Seems like "not" is the most frequently used word today, followed by "also" and "good." That's a readout from today's analysis by 750words.com. (Go there, please, often, daily.) During which PLANS WERE HATCHED like always, but under the loose idea of a new regimen that is actually about not having a regimen.
Easy enough to make a list of skills to build and things I want to learn and do and things I want to want to learn and do. Such as: work through Gjerdingen's Partimenti and Solfeggi; plan my vocal counterpoint class; enshrine the courses I have taught already; learn my scales and do Hanon, as was the charge in my most recent piano lesson; learn "I Could Write a Book" well enough that I can begin to approach a right-hand improvisation that doesn't sound terrible; recast my language around my own work so I don't say things like that. Re-start and finish Eric's piece. Keep working on the Max patch that will be the boss of my solo work, especially the vocal processor. Speaking of vocal processing: find my singing voice.
That feels like the big one, and per this book I bought yesterday that I am tearing through on a Kindle reader since the actual Kindle has gone missing, there is work to do in terms of unlearning. Letting go of the language I always use around my own singing, such as "it sure sucks." I sat at the piano last night, and played "aspirational gardening" and "first day" and "exploding star" and "say a thing" and "where it lands." In my head were all the reminders and refreshers and new things from yet a different book about singing, and it felt like a different, better, healthier voice.
What if there actually is a voice in there? I mean, of course there is. But what if it's a non-shitty one? This is a different premise than I have been operating under, it turns out, for some time. And it requires an orientation that is more about exploration than about executing a daily routine that touches all of the list items. Hence the "grab bag" idea: that there is an abundance of exciting things to do, that there is the freedom to choose among them, that discovering a unique perspective and then centering it is the actual practice, rather than collecting more cookies, skillsets, party tricks. Discovering how to sing. Uncovering how to sing. That's the masthead right now. Actual singing and singing-as-metaphor.

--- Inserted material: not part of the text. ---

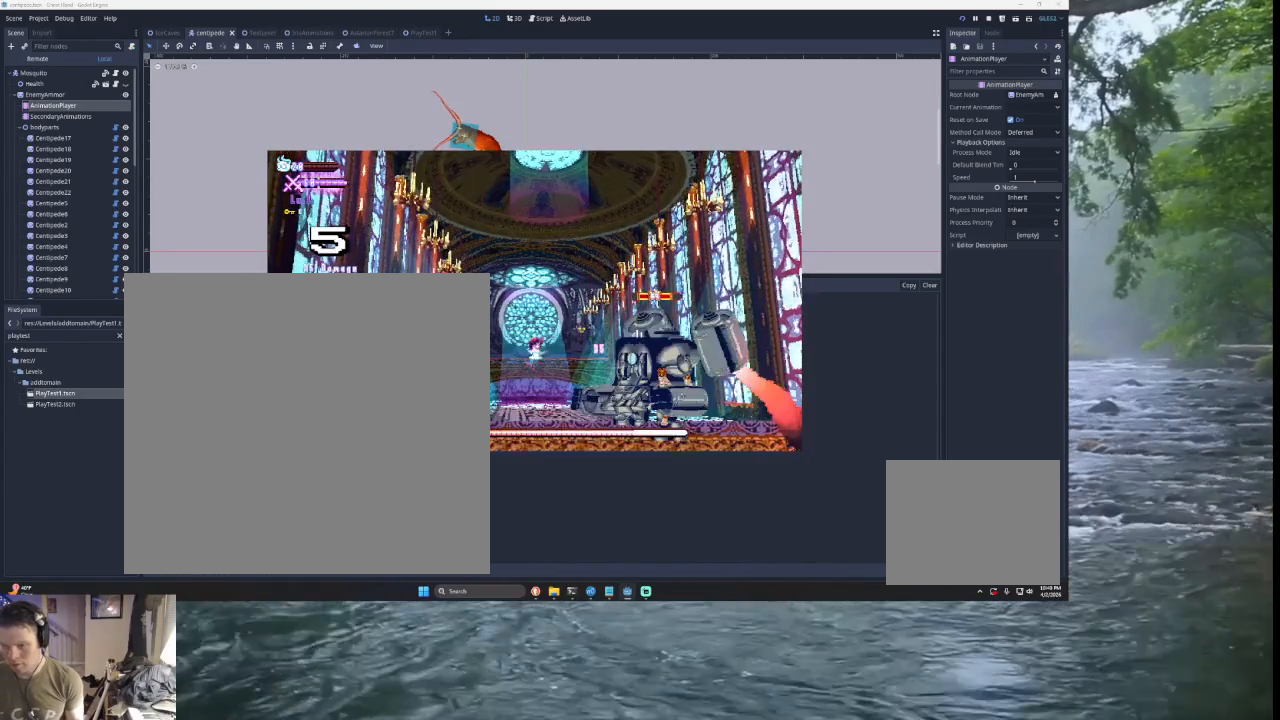
{"buttons": [], "left_stick": "center", "right_stick": "center", "events": [[233, "TRIANGLE", "up"], [233, "left_stick", "center"], [333, "right_stick", "down"], [400, "left_stick", "down"], [467, "right_stick", "center"], [500, "left_stick", "center"]]}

Could be solfeggi, or my own songs, or that right-hand solo. Or Eric's piece, or even planning a course. What if singing were the thing, the organizing idea? What does it mean to center, unabashedly, one's own voice? Find out. I used to scrawl that across drafts of scores and grad school rejection letters in order to advertise concerts. Turns out it is still a good strategy, but maybe it need not redeem a draft or, worse, a rejection. There is a way to orient toward the voice that is about Finding Out, without the self-flagellation, without apologizing. In theory.